アニマルメディスンと昔ばなし
インディアンには学校というものがありませんでした。彼らは文字を持たない口承文化でした。なのでストーリーテラーという役割を持つ者が 物語を通して 様々なことを教えていきます。今ではティーチングストーリーと呼ばれたりもしますね。この前 投稿した子ぐまときつねの話しも そういったお話のひとつです。
こういった物語に登場するのは動物だけではなく 時には火山のお爺ちゃんや たくさんの育てる川のお祖母ちゃん。かわいく微笑みかける野草の女の子など 自然に宿るトーテムと呼ばれる精霊たちも登場します。その中でも身近で親しみやすく 生態や行動を自分たち人間に重ねて学べる相手として動物たち その精霊であるトーテムを題材にしたお話が多いのです。
なぜ メディスン メディシン という薬と呼ばれるのかですが これは人のこころの痛みを取り除くもの 邪なものを取り除くもの からきています。分からないから苦しい でも なぜ自分が苦しいのかを知れば 苦痛を知恵に換えることができる というわけです。そういった理由でアニマルメディスンというものが存在しています。けしてスピリチュアルなもの シャーマニズムだけに傾倒したものではないのでした。現代のスピリチュアルブームの中では インディアンに対しての過度な神聖視や シャーマニズムのイメージだけがクローズアップされてしまうのが残念です。

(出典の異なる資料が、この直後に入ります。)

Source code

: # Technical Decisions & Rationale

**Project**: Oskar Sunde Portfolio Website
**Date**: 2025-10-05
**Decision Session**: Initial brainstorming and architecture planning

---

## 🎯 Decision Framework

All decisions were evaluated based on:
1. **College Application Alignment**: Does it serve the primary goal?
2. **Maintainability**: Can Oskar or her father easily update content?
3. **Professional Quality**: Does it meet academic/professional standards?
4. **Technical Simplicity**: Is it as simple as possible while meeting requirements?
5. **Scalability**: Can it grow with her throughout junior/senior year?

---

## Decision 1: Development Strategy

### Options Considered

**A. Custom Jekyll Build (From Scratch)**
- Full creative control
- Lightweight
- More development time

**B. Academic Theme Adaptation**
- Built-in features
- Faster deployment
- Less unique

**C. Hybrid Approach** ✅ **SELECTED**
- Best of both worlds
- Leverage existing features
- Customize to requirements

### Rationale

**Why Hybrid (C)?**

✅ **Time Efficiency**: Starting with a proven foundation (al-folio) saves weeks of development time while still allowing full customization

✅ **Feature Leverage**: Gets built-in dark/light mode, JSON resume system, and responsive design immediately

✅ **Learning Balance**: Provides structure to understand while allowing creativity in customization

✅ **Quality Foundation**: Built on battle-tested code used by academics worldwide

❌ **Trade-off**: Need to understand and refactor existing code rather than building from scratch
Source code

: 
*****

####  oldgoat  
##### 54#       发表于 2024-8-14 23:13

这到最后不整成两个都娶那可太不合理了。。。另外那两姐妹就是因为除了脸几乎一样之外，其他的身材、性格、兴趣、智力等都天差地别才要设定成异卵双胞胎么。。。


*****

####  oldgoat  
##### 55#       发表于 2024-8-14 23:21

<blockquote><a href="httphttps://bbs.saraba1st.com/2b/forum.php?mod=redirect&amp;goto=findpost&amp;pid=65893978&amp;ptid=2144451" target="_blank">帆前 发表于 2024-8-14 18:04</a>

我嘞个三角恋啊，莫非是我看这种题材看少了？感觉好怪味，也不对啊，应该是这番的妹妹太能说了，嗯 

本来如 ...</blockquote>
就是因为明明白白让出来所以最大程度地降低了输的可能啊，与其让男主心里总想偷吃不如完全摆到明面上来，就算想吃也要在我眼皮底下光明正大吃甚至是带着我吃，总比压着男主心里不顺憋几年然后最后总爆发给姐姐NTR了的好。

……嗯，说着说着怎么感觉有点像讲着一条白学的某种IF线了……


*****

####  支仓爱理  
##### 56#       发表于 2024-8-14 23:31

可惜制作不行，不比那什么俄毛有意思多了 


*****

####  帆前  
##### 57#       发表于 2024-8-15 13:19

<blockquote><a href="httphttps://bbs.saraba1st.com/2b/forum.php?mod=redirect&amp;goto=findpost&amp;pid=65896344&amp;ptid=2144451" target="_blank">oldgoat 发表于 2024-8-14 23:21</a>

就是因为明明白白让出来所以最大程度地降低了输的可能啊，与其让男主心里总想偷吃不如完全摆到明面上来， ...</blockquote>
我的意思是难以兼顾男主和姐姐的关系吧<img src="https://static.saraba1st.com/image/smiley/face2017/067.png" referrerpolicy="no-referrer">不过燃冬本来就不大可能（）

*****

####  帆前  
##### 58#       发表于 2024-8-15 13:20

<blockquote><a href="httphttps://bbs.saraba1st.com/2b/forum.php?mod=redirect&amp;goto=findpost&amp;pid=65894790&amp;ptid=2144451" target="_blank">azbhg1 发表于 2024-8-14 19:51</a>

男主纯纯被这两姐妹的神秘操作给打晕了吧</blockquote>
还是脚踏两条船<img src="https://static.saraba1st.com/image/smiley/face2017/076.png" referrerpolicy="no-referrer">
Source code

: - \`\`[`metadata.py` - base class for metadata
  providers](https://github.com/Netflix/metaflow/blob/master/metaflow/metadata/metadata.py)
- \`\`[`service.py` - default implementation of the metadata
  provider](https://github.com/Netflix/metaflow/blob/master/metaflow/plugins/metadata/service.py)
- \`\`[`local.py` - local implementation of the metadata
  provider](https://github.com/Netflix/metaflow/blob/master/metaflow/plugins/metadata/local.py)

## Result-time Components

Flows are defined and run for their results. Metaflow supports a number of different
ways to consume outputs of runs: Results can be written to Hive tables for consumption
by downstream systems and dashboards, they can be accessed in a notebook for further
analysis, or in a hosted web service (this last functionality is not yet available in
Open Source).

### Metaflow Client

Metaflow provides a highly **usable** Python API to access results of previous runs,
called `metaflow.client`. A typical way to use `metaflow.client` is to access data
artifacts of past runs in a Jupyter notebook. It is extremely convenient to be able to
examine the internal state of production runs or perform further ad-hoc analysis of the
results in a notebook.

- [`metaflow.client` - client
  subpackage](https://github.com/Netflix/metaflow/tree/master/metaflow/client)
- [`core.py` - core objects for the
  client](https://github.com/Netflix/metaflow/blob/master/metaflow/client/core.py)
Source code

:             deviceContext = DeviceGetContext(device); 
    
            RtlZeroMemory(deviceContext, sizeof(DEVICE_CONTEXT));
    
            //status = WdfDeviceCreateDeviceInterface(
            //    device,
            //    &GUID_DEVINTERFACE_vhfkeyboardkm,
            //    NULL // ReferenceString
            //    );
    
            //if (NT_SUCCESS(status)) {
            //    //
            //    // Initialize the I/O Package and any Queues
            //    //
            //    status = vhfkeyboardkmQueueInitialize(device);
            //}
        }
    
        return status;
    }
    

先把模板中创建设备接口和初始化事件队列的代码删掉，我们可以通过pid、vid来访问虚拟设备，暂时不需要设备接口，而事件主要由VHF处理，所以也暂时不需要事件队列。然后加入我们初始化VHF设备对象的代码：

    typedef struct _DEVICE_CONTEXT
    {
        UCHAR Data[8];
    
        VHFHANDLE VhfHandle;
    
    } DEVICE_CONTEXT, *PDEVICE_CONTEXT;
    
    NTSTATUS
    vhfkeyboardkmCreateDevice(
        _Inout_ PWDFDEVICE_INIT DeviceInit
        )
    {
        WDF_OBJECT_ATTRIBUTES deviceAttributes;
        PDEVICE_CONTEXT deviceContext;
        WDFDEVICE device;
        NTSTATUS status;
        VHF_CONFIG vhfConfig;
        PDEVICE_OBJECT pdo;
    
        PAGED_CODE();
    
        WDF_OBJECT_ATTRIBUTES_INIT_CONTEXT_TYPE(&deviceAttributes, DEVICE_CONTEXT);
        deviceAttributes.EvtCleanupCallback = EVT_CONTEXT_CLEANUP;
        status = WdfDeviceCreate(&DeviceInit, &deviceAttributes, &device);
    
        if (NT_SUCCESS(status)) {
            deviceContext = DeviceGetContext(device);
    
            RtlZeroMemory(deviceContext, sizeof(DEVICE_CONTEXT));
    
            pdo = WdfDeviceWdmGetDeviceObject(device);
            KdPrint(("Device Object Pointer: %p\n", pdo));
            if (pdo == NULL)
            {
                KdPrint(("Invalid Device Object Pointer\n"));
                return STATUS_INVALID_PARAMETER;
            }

この世界に存在しているいのちに無駄なものはないと 私の師匠はよく話していました。それは私が苦手なムカデも同じで 私とムカデは友だちにはなれないだろうけれど ムカデにはムカデの友だちがいるし 彼らの住んでいる世界の中では必要な存在で もっと大きな目で見て行けば それは私の暮らしとも けして無関係ではなくつながっている。気持ち悪いとか 醜いとかは人間の価値観でしかないし 毒を持っているから悪い物ではなく 彼らも生きるために必要な物として 毒という身を守る術を持っている。この師匠の話しは棲み分けることが お互いを尊重すること と教えていたのです。
アニマルメディスンのお話には虫たちも爬虫類も鳥も登場します。お互いを尊重しながら生きて行くことが だいたいお話のテーマになりますが 肉食獣と草食獣が お互いを尊重するなんてあり得ないと思われるかもしれませんね。でも 肉食獣は無駄に狩りをしません。もちろん生物学的な理由とトーテミズムの観点はちがいますが 無駄に草食獣を殺し続ければ いずれは自分たちが滅びることを知っているからと インディアンは考えたようです。
クーガーのお母さんが自分の子どもに食べさせるためには ウサギの子どもの命をもらわなければならない。クーガーも母であり ウサギも母である。クーガーはウサギのお母さんに敬意をはらって ウサギのお母さんから子どもの命を分けてもらう。本気なら皆殺しにされてもおかしくない 弱いウサギにも無駄な殺戮をしないクーガーに 敬意を持って自分の子どもの一羽を与える。
こういったリアルな生死 命のやり取りから学ぶのもアニマルメディスンです。けして おとぎ話や夢物語ではないんですよ。なので おとなになっても繰り返し 同じお話を聴かされたりもします。自分自身が成長していくプロセスによって 物語の解釈や感じ取ること 考えることが変わるからなのでした。
アニマルメディスンの世界は 自分自身のビジョンの世界です。なので こんなくだらない話に耳を貸す時間なんてない という方には向きません。耳で聴いて自分の中に世界を映し出す作業がなければ 聞き流して終わってしまいます。なので 例えばクマときつねの話しをしても 聴いた人それぞれのクマときつねがいる みんな姿かたちも声も違って当たり前な世界です。この自分自身のビジョンを肯定して はじめて自分の内観が出来て行くというのがティーチングストーリーと呼ばれるお話の活かし方でもあります。
ただのスピリチュアリズムと混同しないでくださいね。